The #NotNormal Twitter Bot

For my cloud text experiment, I decided to create a twitterbot using the class tutorial. Though I had a small issue in the beginning, I found it relatively easy to pull it together using the template scripts, and you can see it running on my twitter account at: https://twitter.com/AndrewDunnLIS  (this is an old account I created back during library school)

For this experiment, I decided to focus on the #NotNormal hashtag, used on twitter and Facebook in connection with racist incidents and other examples of extreme behavior/opinions by Trump and his associates. The point of the hashtag is prevent him, his policies, and his administration from becoming normalized by the media. I got the idea from a strategy guide published by Congressman Jerry Nadler (http://www.jerrynadler.com/news-clips/how-we-resist-trump-and-his-extreme-agenda). The guide is fascinating and very helpful, and so I encourage everyone to check it out.

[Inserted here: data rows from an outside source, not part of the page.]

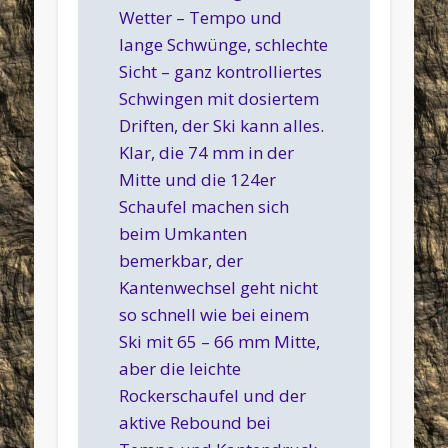
Wetter – Tempo und
lange Schwünge, schlechte
Sicht – ganz kontrolliertes
Schwingen mit dosiertem
Driften, der Ski kann alles.
Klar, die 74 mm in der
Mitte und die 124er
Schaufel machen sich
beim Umkanten
bemerkbar, der
Kantenwechsel geht nicht
so schnell wie bei einem
Ski mit 65 – 66 mm Mitte,
aber die leichte
Rockerschaufel und der
aktive Rebound bei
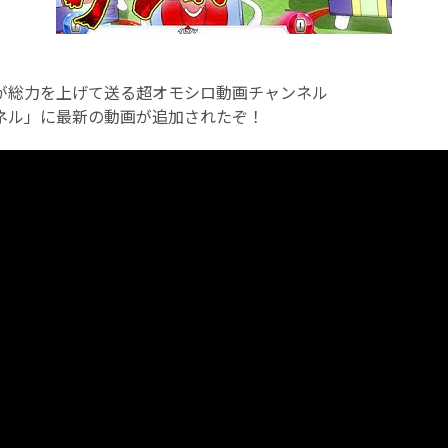
が総力を上げて送る超オモシロ動画チャンネル
ネル」に最新の動画が追加されたぞ！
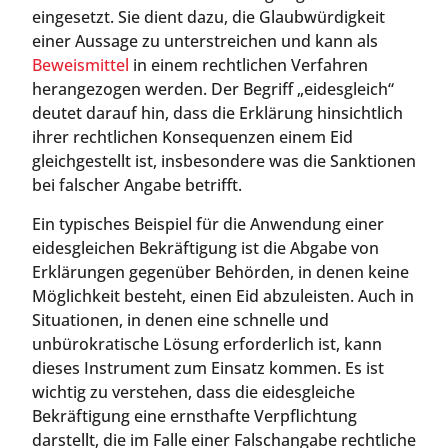
eingesetzt. Sie dient dazu, die Glaubwürdigkeit
einer Aussage zu unterstreichen und kann als
Beweismittel
in einem rechtlichen Verfahren
herangezogen werden. Der Begriff „eidesgleich“
deutet darauf hin, dass die Erklärung hinsichtlich
ihrer rechtlichen Konsequenzen einem Eid
gleichgestellt ist, insbesondere was die Sanktionen
bei falscher Angabe betrifft.
Ein typisches Beispiel für die Anwendung einer
eidesgleichen Bekräftigung ist die Abgabe von
Erklärungen gegenüber Behörden, in denen keine
Möglichkeit besteht, einen Eid abzuleisten. Auch in
Situationen, in denen eine schnelle und
unbürokratische Lösung erforderlich ist, kann
dieses Instrument zum Einsatz kommen. Es ist
wichtig zu verstehen, dass die eidesgleiche
Bekräftigung eine ernsthafte Verpflichtung
darstellt, die im Falle einer Falschangabe rechtliche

To construct the Twitterbot, I spent two days “listening” to and scraping tweets from the #NotNormal feed. In the end, I had about 260 non-duplicate tweets, which I collected in a text file that serves as the primary directory. Most of the tweets have multiple hashtags, and most link to news articles or infographics that explain what the authors find so outrageous, and not normal. In building this library, I decided to delete the addresses of specific people (@_____) – I’d rather not get embroiled in specific feuds, if that’s possible; I’d rather just amplify political statements. In essence, then, the bot is retweeting things from the last 48 hours. In completing this project, by the way, I was struck by how frequently people just retweeted things in their feed, without taking what I think is necessary time to reformulate thoughts in their own words, and to really process/digest/reflect critically on the arguments they’re promoting. To a large degree, these are structural limitations built into the interface – most importantly, the character limit, which people can only bypass by including links. Still, now that I’m doing the same thing using automation, it strikes me as strange that so much of our current model for public discourse is automatic, and literally equivalent to something a program could do. (On top of that, I have some reservations about a project in which I’m just retweeting links to news sources/stories that I have not vetted, so I doubt I’ll leave this running for long. Also, because the links concern breaking news, they’ll fall out of relevance shortly.)  I’m starting to think that it would be really interesting to map how a single tweet spreads through the twittersphere – I know there are programs that do that, and if anyone has recommendations I would love to see them, especially now that I have an API access key.